■ AVAILABLE DATA:
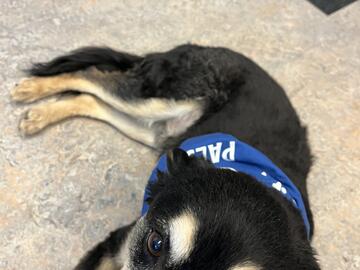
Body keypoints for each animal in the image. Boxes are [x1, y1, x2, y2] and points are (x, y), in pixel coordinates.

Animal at [11, 44, 320, 270]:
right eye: (155, 244)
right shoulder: (118, 241)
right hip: (158, 98)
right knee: (92, 76)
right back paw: (31, 89)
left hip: (154, 129)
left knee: (91, 100)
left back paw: (40, 115)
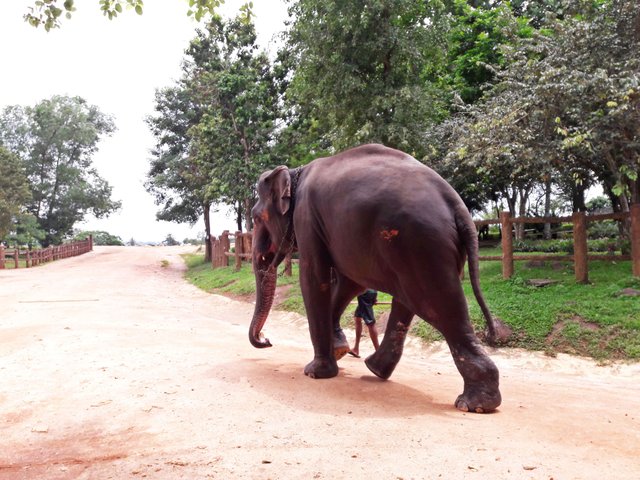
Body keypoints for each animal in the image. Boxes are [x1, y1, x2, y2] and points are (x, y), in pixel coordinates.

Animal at [248, 142, 508, 412]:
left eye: (255, 218)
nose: (266, 340)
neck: (294, 173)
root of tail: (457, 205)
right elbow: (350, 282)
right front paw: (339, 349)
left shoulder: (307, 219)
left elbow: (314, 278)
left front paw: (315, 372)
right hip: (422, 251)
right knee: (409, 303)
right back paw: (377, 369)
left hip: (419, 243)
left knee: (439, 307)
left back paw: (474, 404)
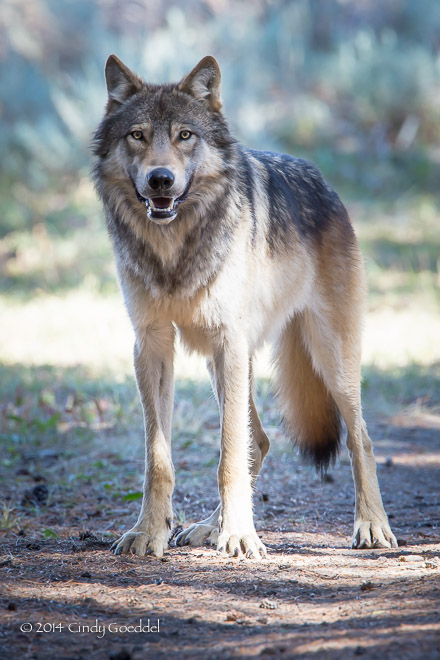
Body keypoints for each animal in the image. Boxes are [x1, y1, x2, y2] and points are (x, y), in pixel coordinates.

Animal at [91, 55, 398, 556]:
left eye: (185, 135)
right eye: (137, 135)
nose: (161, 180)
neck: (175, 251)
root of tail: (324, 183)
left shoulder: (228, 341)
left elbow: (228, 455)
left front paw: (240, 535)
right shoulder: (152, 345)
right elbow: (159, 458)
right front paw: (150, 531)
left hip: (329, 359)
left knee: (361, 439)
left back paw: (371, 525)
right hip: (223, 365)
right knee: (262, 440)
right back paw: (209, 526)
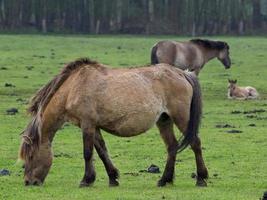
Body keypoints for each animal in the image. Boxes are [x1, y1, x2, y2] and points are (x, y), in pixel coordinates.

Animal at [19, 57, 209, 188]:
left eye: (30, 156)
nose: (29, 182)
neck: (73, 87)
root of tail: (182, 73)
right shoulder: (93, 127)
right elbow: (102, 151)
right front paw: (112, 178)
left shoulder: (87, 125)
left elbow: (88, 153)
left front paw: (85, 181)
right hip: (164, 120)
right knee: (172, 146)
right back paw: (164, 180)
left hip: (181, 117)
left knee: (195, 143)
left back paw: (201, 178)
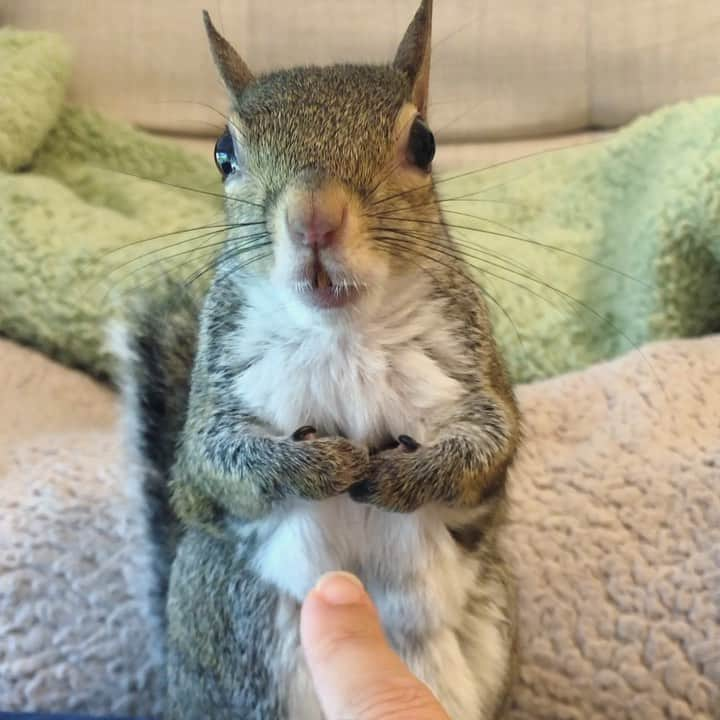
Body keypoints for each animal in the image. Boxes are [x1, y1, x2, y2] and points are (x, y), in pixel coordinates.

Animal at [112, 2, 520, 716]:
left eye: (425, 144)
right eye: (222, 153)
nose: (313, 219)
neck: (342, 333)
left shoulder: (473, 373)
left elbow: (487, 450)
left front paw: (404, 477)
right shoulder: (215, 399)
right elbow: (217, 463)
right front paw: (322, 465)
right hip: (231, 627)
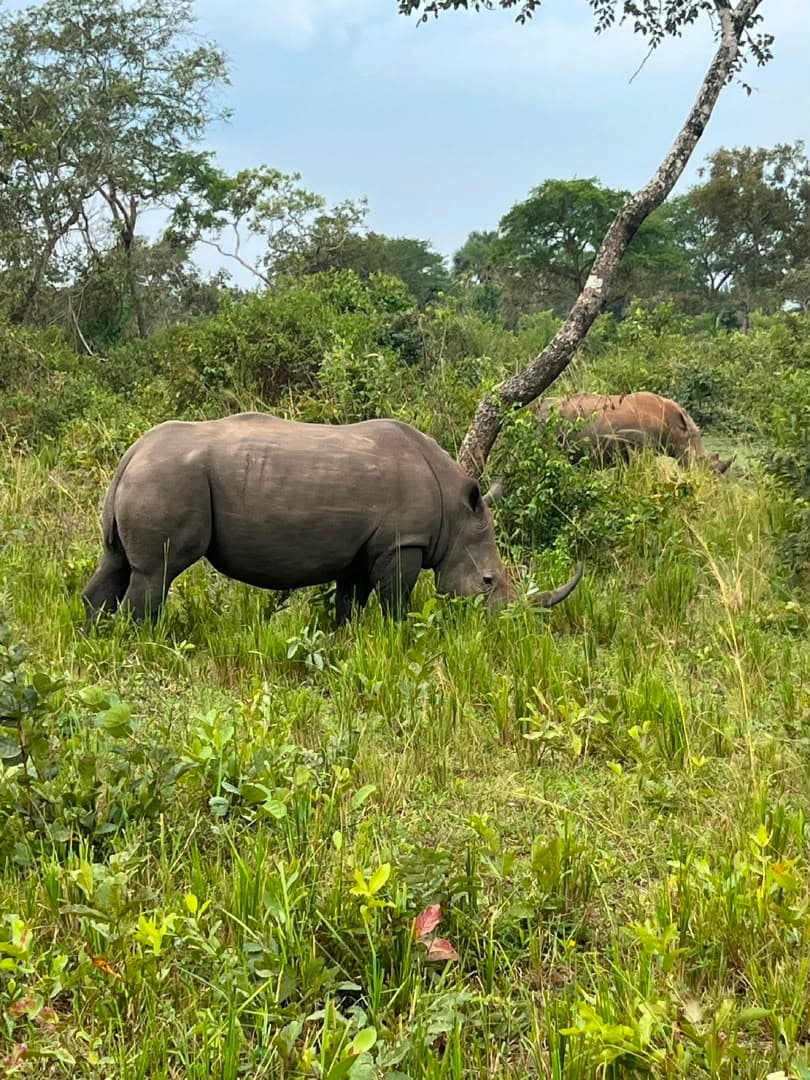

■ TASK:
Your output must be one number: how many lines of the listing include "back".

■ COMPLETED TASK:
8